攻撃を開始した最大の理由であった大量破壊兵器の不在が証明された今でさえも、政府にはアメリカを後押ししたことに対する反省のかけらもありません。イラクの十数万人にも及ぶ死者、劣化ウラン弾による何世代にも渡るであろうヒバクによる犠牲者は今も生み出されています。
私たちは「加害者」としての自覚を持たなければなりません。
本日、「憲法・教育基本法改悪に反対する市民連絡会おおいた 2005総会」に多くの市民が集い、憲法・教育基本法改悪を許さないという意志を確認しました。
……まるで、街の流れに逆らわないでいさえすれば安心が得られて、面倒にまきこまれることもなく、生活も簡単になるかのようだった。茶色に守られた安心、それも悪くはない。……(『茶色の朝』フランク・パヴロフ より)
「安心」の中にいた主人公はしかし、最後には自分自身が捕らわれようとする際も身を任せてしまいます。私たち自身が、まさに今、その渦中にいるという危機感を持ち、「思考停止」をやめ、それぞれの場でできうることを考えながら、全国の仲間と思いを共にしていきます。
これまで培ってきた繋がりをさらに広め、そして深めるべく、より多くの市民・団体への働きかけを行い、憲法・教育基本法改悪に反対する広範なネットワークをつくっていきます。憲法改悪の意図をとらえるとともに、教育基本法についての学習をさらに深め、「反対」の声をさらに多くの市民・団体に訴えていきます。
私たちは、憲法・教育基本法改悪および憲法「改正」国民投票法案に断固反対します。
以上、決議します。
2005年3月12日
憲法・教育基本法改悪に反対する市民連絡会おおいた 2005総会
市民連絡会も事務局団体をつとめる「5・3集会実行委員会」が声明をだし、さらに大きく運動を拡げるため、以下の「アピール」をだしました。
小泉内閣と自公与党はイラクへの自衛隊派兵を1年延長し、軍事占領を続ける米国に積極的に加担しています。彼らはいま、「対テロ」という口実を用いて日本を「戦争のできる国」に変えるため、憲法9条の破壊を極限までおしすすめようとしています。いま自民党は小泉総裁をトップに「新憲法制定推進本部」をつくり、今年11月までに憲法改悪案をまとめるといい、日本経団連など財界も憲法の改憲を押し進めるための報告書を発表し、これを後押ししています。マスコミのなかでも改憲のムード作りはかつてなく強まっています。
改憲派は憲法改悪のための「国民投票法案」と、憲法調査会をこの法案を審議するための常任委員会にするための「国会法改定案」をこの通常国会に出そうとしています。衆参の憲法調査会は4月末にも「憲法は変えるべきだ」という最終報告を出す方向で作業を急いでいます。この改憲手続き法の動きには公明党も同調し、民主党も応じる構えです。このままでは、今年の国会は「改憲国会」になってしまいます。

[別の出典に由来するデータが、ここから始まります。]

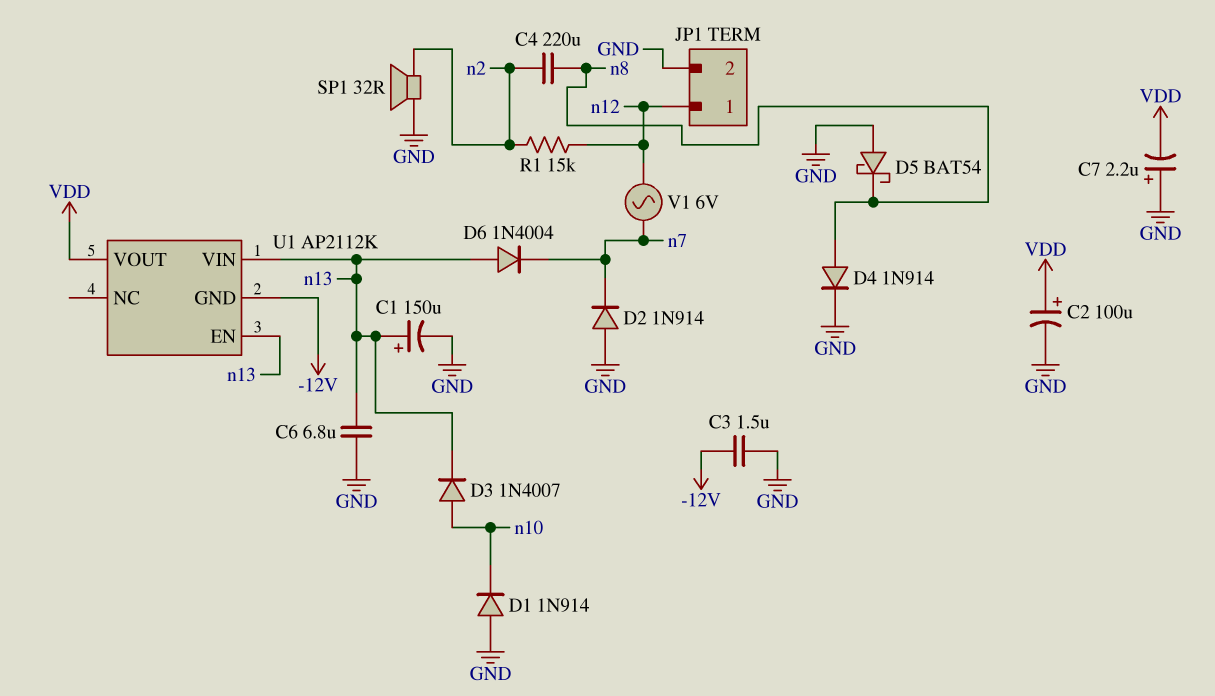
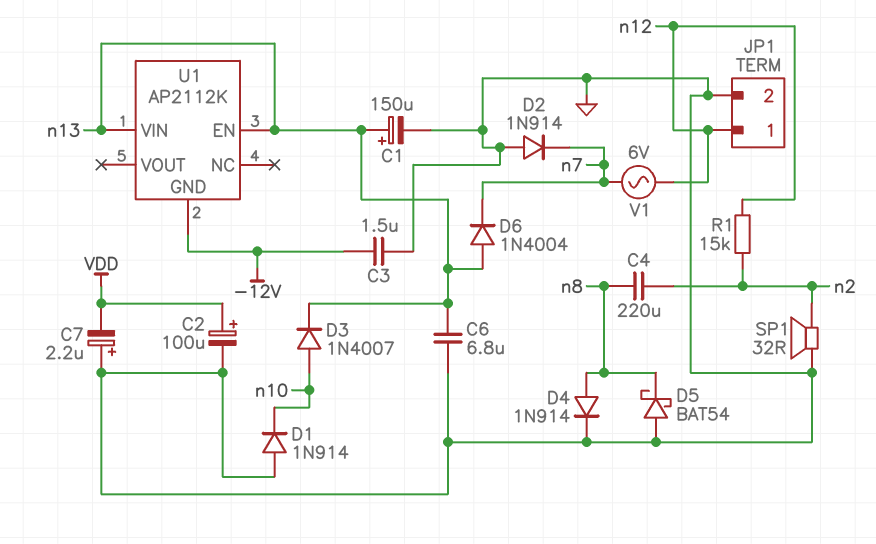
U1 pin VOUT: VDD -> none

しかし、一方ではこの情勢の下で、改憲に反対する人びとの声が急速に広がり、全国各地でさまざまな憲法改悪反対の運動が生まれ、発展しているのを見ることができます。また各種の世論調査では6割以上の人びとが9条改憲に反対しています。これらの声を大きく結集し、行動に変えていくなら、憲法改悪の企てをうちやぶるための大きな可能性が開けるのではないでしょうか。
本年5月3日、憲法記念日に私たちは東京・日比谷公会堂を中心に5回目の「5・3憲法集会」を開きます。そしてこの日に向けて、一日だけの共同行動ではなく、それぞれの地域で現在の憲法をめぐる状況を学び、語り合う集会を開き、まわりの人びとに知らせながら平和の行動を起こすなどの多様な活動を積み重ねていきたいと思います。「5・3憲法集会」を大きく成功させ、その力で憲法改悪を絶対に許さないという思いを広げ、大きなうねりにするため、広く共同し、行動を起こそうではありませんか。